TRY IT
Copy every line of the entries that has the string "kurtosis" in it.

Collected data
● ● ● ● ● ● ●

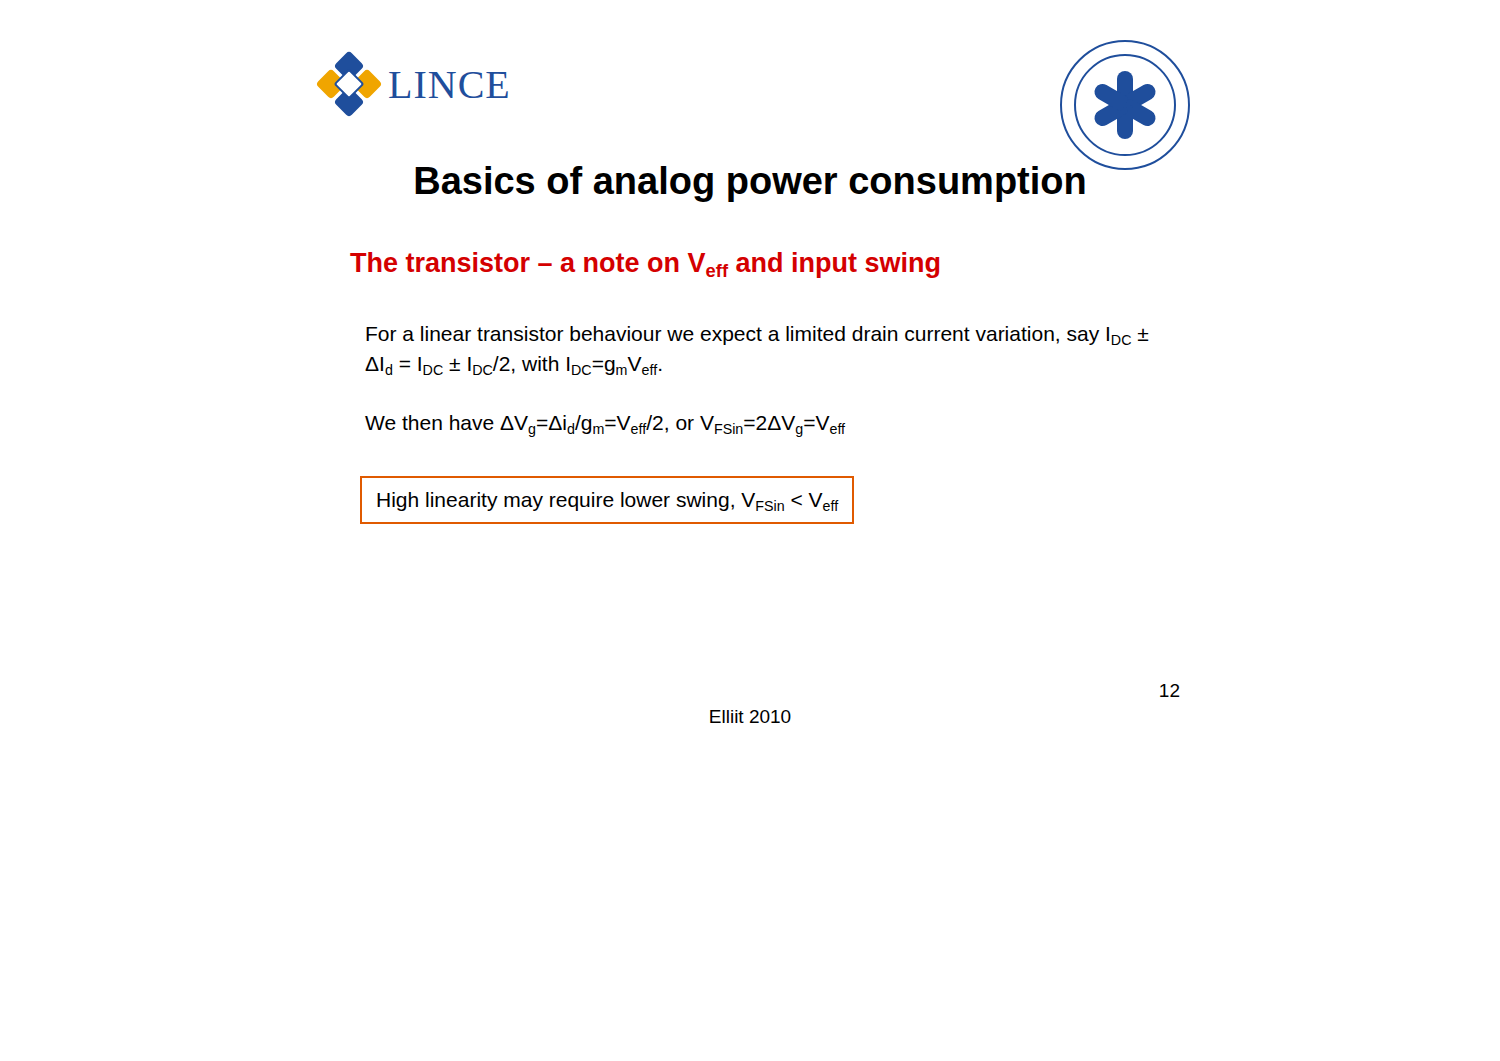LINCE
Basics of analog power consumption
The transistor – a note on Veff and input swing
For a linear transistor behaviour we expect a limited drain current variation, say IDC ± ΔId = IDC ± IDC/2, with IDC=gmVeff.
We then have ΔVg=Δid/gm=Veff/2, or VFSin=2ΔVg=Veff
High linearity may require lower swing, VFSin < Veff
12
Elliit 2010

● ● ● ● ● ● ●

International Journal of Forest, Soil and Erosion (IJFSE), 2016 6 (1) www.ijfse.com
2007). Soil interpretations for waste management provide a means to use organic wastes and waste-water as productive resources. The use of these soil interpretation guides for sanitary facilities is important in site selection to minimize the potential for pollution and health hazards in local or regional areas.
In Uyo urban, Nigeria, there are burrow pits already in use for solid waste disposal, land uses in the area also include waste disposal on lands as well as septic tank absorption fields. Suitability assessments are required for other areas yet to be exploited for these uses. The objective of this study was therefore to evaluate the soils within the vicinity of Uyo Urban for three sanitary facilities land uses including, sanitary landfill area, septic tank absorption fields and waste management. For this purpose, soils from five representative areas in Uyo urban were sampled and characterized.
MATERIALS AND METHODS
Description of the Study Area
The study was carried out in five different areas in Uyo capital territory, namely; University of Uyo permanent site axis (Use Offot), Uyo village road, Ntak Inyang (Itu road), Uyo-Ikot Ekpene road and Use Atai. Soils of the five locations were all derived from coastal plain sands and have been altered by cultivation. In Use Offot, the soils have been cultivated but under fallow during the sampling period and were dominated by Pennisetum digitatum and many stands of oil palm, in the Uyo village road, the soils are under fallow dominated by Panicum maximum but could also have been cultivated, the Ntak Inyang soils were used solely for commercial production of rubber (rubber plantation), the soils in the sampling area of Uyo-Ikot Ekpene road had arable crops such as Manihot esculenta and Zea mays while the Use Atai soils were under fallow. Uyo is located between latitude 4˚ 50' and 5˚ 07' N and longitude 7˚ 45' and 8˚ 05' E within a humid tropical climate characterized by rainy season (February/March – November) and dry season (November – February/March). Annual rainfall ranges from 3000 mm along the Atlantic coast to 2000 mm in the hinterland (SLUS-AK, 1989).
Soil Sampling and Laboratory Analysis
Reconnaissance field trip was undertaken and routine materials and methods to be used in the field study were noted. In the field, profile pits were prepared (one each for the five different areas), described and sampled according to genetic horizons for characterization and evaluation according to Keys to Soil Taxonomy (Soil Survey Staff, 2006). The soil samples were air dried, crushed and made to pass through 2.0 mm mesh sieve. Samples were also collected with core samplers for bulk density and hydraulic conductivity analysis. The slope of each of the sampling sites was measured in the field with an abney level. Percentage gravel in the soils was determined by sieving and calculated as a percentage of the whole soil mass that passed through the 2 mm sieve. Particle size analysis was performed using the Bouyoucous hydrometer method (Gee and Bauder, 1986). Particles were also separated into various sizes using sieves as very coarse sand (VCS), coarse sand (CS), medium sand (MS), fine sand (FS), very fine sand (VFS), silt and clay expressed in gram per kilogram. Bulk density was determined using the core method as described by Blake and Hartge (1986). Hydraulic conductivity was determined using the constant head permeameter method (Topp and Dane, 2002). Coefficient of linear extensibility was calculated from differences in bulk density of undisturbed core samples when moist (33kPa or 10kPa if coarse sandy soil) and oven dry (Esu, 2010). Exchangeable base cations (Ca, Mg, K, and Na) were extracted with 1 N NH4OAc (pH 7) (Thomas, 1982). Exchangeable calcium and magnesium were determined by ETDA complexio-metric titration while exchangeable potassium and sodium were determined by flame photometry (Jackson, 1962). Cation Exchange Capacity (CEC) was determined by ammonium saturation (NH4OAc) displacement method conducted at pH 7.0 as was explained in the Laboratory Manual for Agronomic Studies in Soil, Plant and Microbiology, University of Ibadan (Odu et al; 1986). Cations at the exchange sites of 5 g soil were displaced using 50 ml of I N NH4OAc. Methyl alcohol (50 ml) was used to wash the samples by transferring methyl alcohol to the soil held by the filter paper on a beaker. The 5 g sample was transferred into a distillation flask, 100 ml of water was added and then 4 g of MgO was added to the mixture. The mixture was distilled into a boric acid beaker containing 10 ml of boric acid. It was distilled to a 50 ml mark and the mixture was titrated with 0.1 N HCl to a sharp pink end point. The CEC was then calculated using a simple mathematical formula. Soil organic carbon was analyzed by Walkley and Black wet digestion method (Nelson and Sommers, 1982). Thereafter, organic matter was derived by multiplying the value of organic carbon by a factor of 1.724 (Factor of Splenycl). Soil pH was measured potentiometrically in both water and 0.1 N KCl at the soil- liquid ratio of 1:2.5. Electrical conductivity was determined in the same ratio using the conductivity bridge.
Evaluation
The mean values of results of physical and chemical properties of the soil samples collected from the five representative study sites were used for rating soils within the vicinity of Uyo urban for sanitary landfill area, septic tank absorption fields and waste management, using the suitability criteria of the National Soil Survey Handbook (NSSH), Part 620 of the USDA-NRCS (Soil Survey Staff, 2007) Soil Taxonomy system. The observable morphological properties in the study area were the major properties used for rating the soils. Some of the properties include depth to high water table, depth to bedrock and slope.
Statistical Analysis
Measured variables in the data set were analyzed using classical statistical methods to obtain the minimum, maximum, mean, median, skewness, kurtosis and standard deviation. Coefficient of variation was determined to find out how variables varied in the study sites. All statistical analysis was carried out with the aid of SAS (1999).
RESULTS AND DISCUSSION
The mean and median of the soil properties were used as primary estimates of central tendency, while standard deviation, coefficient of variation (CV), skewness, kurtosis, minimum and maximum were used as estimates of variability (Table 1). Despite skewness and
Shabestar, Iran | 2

● ● ● ● ● ● ●

FINISHED TASK
Measured variables in the data set were analyzed using classical statistical methods to obtain the minimum, maximum, mean, median, skewness, kurtosis and standard deviation. Coefficient of variation was determined to find out how variables varied in the study sites. All statistical analysis was carried out with the aid of SAS (1999).
The mean and median of the soil properties were used as primary estimates of central tendency, while standard deviation, coefficient of variation (CV), skewness, kurtosis, minimum and maximum were used as estimates of variability (Table 1). Despite skewness and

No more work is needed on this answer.